* **Information given**:
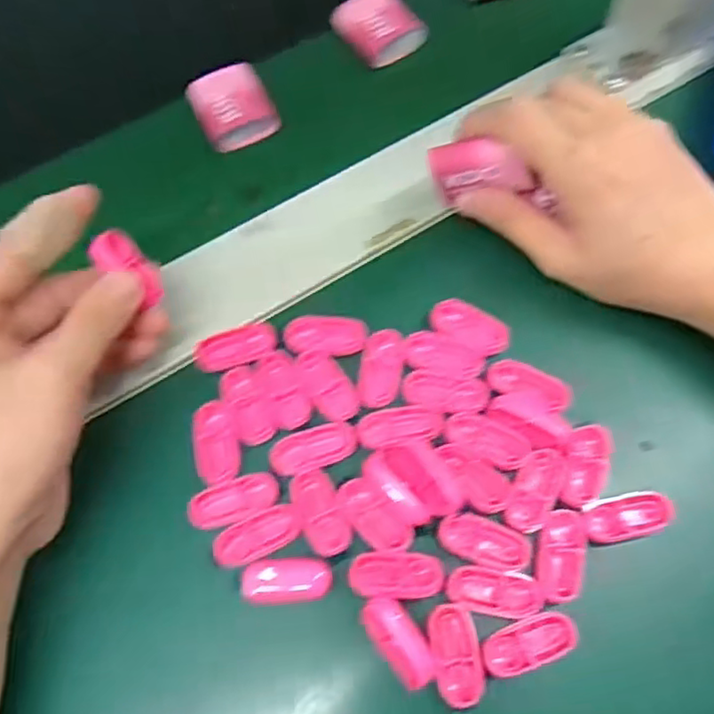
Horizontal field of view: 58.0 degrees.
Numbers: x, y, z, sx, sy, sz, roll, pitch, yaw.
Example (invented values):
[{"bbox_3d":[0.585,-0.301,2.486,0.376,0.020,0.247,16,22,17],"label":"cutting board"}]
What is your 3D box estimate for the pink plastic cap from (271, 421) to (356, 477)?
[{"bbox_3d":[-0.017,0.037,0.263,0.035,0.004,0.017,-18,76,-5],"label":"pink plastic cap"}]

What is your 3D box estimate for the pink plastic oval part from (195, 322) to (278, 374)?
[{"bbox_3d":[-0.053,-0.005,0.285,0.035,0.012,0.016,-20,76,-5],"label":"pink plastic oval part"}]

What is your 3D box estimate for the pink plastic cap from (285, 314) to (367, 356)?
[{"bbox_3d":[-0.014,-0.010,0.286,0.036,0.006,0.019,3,75,1],"label":"pink plastic cap"}]

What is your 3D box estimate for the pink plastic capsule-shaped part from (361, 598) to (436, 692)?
[{"bbox_3d":[0.016,0.102,0.232,0.015,0.007,0.033,-37,78,-9],"label":"pink plastic capsule-shaped part"}]

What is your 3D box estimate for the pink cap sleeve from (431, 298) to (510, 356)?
[{"bbox_3d":[0.050,-0.013,0.285,0.035,0.006,0.018,32,77,8],"label":"pink cap sleeve"}]

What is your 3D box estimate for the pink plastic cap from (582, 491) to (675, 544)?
[{"bbox_3d":[0.106,0.062,0.252,0.034,0.005,0.016,-10,75,-3],"label":"pink plastic cap"}]

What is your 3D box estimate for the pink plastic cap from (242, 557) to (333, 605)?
[{"bbox_3d":[-0.026,0.084,0.243,0.033,0.006,0.015,-3,75,-1],"label":"pink plastic cap"}]

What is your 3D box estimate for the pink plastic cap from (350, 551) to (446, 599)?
[{"bbox_3d":[0.015,0.082,0.243,0.034,0.005,0.017,1,75,0],"label":"pink plastic cap"}]

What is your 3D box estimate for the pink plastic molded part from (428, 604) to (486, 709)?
[{"bbox_3d":[0.036,0.108,0.233,0.017,0.005,0.033,-8,75,-2],"label":"pink plastic molded part"}]

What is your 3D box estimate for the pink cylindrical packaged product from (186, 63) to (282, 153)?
[{"bbox_3d":[-0.066,-0.135,0.343,0.038,0.014,0.045,-26,76,-7],"label":"pink cylindrical packaged product"}]

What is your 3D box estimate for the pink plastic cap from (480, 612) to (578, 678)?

* **Exercise directions**: Copy the listing exactly. No images belong in the copy.

* **Answer to the exercise**:
Horizontal field of view: 58.0 degrees.
Numbers: x, y, z, sx, sy, sz, roll, pitch, yaw.
Example (invented values):
[{"bbox_3d":[0.585,-0.301,2.486,0.376,0.020,0.247,16,22,17],"label":"cutting board"}]
What is your 3D box estimate for the pink plastic cap from (271, 421) to (356, 477)?
[{"bbox_3d":[-0.017,0.037,0.263,0.035,0.004,0.017,-18,76,-5],"label":"pink plastic cap"}]

What is your 3D box estimate for the pink plastic oval part from (195, 322) to (278, 374)?
[{"bbox_3d":[-0.053,-0.005,0.285,0.035,0.012,0.016,-20,76,-5],"label":"pink plastic oval part"}]

What is your 3D box estimate for the pink plastic cap from (285, 314) to (367, 356)?
[{"bbox_3d":[-0.014,-0.010,0.286,0.036,0.006,0.019,3,75,1],"label":"pink plastic cap"}]

What is your 3D box estimate for the pink plastic capsule-shaped part from (361, 598) to (436, 692)?
[{"bbox_3d":[0.016,0.102,0.232,0.015,0.007,0.033,-37,78,-9],"label":"pink plastic capsule-shaped part"}]

What is your 3D box estimate for the pink cap sleeve from (431, 298) to (510, 356)?
[{"bbox_3d":[0.050,-0.013,0.285,0.035,0.006,0.018,32,77,8],"label":"pink cap sleeve"}]

What is your 3D box estimate for the pink plastic cap from (582, 491) to (675, 544)?
[{"bbox_3d":[0.106,0.062,0.252,0.034,0.005,0.016,-10,75,-3],"label":"pink plastic cap"}]

What is your 3D box estimate for the pink plastic cap from (242, 557) to (333, 605)?
[{"bbox_3d":[-0.026,0.084,0.243,0.033,0.006,0.015,-3,75,-1],"label":"pink plastic cap"}]

What is your 3D box estimate for the pink plastic cap from (350, 551) to (446, 599)?
[{"bbox_3d":[0.015,0.082,0.243,0.034,0.005,0.017,1,75,0],"label":"pink plastic cap"}]

What is your 3D box estimate for the pink plastic molded part from (428, 604) to (486, 709)?
[{"bbox_3d":[0.036,0.108,0.233,0.017,0.005,0.033,-8,75,-2],"label":"pink plastic molded part"}]

What is your 3D box estimate for the pink cylindrical packaged product from (186, 63) to (282, 153)?
[{"bbox_3d":[-0.066,-0.135,0.343,0.038,0.014,0.045,-26,76,-7],"label":"pink cylindrical packaged product"}]

What is your 3D box estimate for the pink plastic cap from (480, 612) to (578, 678)?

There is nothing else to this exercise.